Unfortunately for such an important part of the data pipeline it appears this isn’t being done well by either the business or those providing the tools.
"There are a lot of providers that just don’t get it. They understand the relational world, they understand the structured world but they have no idea how to be wildly successful with landing log files, unstructured data…all kinds of these other elements."
While he believes that clients have worked with providers to do a ‘decent job’ of reliably landing data, the amount of data that’s being created and used both from inside and outside the organisation today means that systems and processes can’t keep up.
"A lot of the systems, a lot of the processes and a lot of the capabilities that exist that clients use today just aren’t built and can’t keep up with the pace of innovation that we’re seeing."

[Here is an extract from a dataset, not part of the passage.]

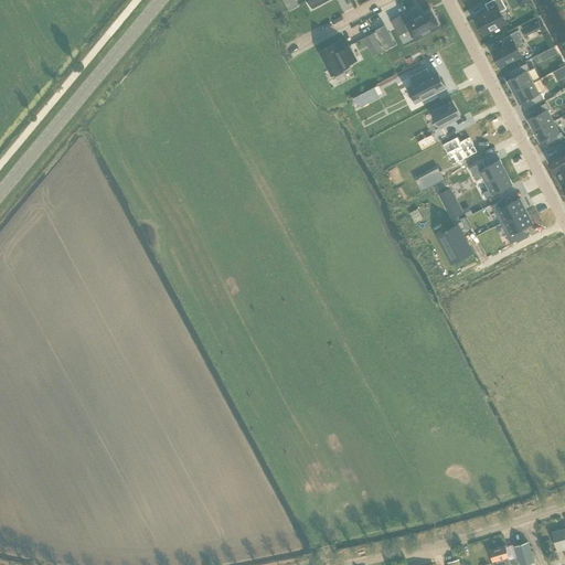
[(294,0),(284,0),(289,10),(297,6),(294,0)]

This is why he believes that operating as an open source company is so important and why Teradata’s acquisition was so strategic.
The company aims to keep on top of everything that is happening in open source and to blend them into its methodology and patterns for how it works with clients.

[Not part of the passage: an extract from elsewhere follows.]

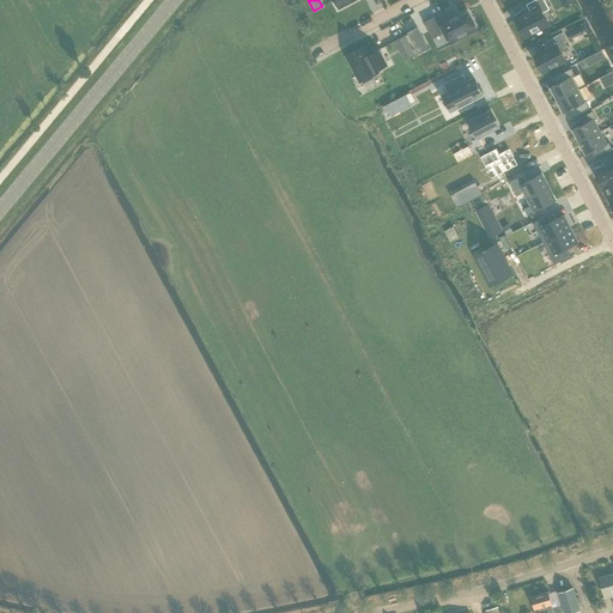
[(550,10),(545,0),(535,0),(527,5),(530,12),(515,20),(525,40),(550,26),(542,13),(550,10)]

Taking a product approach requires vast amounts of money and be really good at picking a sweet spot to operate in.
"You have to be really, really good at picking a sweet spot, move at the speed of light and raise either hundreds of millions, billions of dollars like you see Cloudera or Hortonworks doing.

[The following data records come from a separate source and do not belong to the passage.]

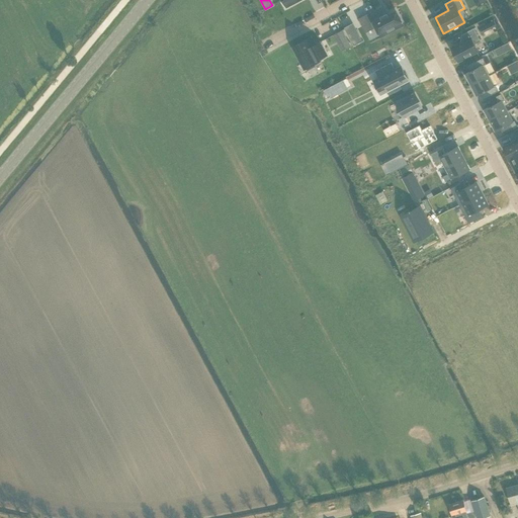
[(381,16),(377,9),(359,18),(366,31),(373,28),(372,26),(374,25),(380,35),(403,24),(396,11),(389,15),(387,13),(381,16)]
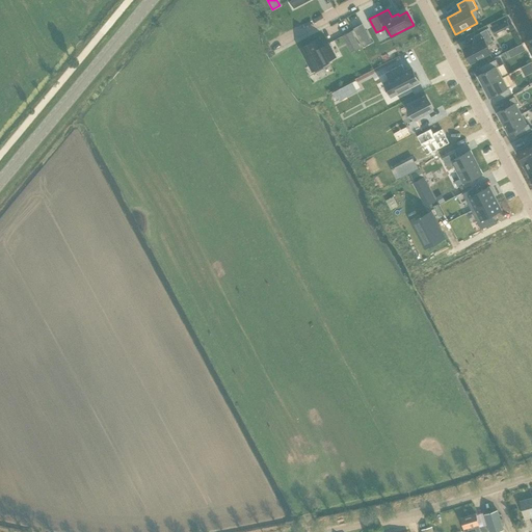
[(491,25),(493,29),(496,33),(510,26),(507,21),(499,26),(497,23),(491,25)]
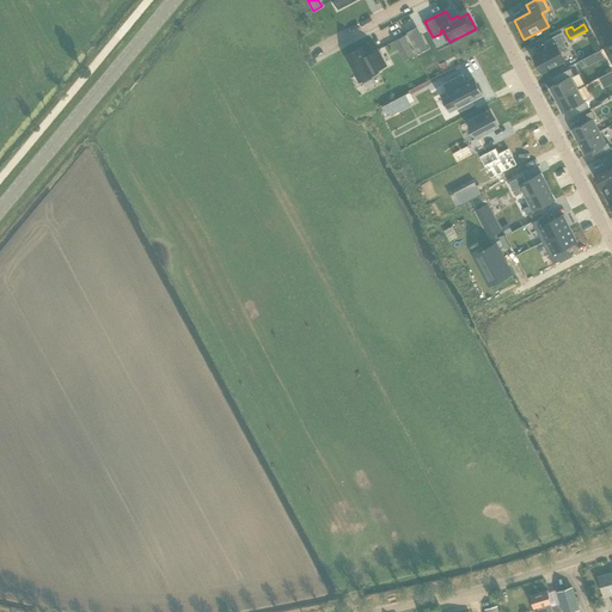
[(549,48),(532,56),(542,74),(565,61),(561,51),(568,48),(561,34),(545,41),(549,48)]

"Or if you’re an existing company like IBM or Teradata, you have to spend massive amounts on R&D to keep your products relevant to the pace that is happening in open source.
Farnell highlights the challenges which face companies in the open source Big Data world and you can see from recent product release from the likes of IBM how it is trying to stay relevant.
One of the trends to stay on top of is streaming analytics, the idea of having real-time access to your data to analyse.
"Technologies like Spark, integrated with R and Python in conjunction with your whole Hadoop strategy is something that is becoming more and more prevalent as companies become successful with standing up Hadoop environments for what it’s good for."
If the data landing and integration has been done correctly then Farnell sees predictive as the ‘new world’ that business is stepping into.
However, it is necessary not to just predict one and roll out the model, he says: "You have to have an incredible listening capability to all the data that’s constantly moving and that you’re ingesting."
Although the Big Data market is growing, many of the deployments of the technology in businesses are often identified as being small – something that Farnell disputes.
"Just looking at our customers and knowing infinitely the Hortonworks, Cloudera, MapR and Amazon businesses – it is a massive, massive footprint."
Although the footprint is big, he identifies a difference between production systems or applications running or touching Big Data technologies and production systems that are utilising social data.
While companies may have their production systems or applications utilising data, production systems utilising social data is happening a lot less.
Farnell’s advice to companies deploying analytics is to start smart and scale fast, the company doesn’t want to look for tiny improvements.
"We don’t ever want to start our relationship with a client to re-platform something that already exists and do it just a little bit cheaper or a little bit fast – that’s never a good going-in position.
"Let’s think big, develop something or come up with a concept or idea that you just cannot do in business today."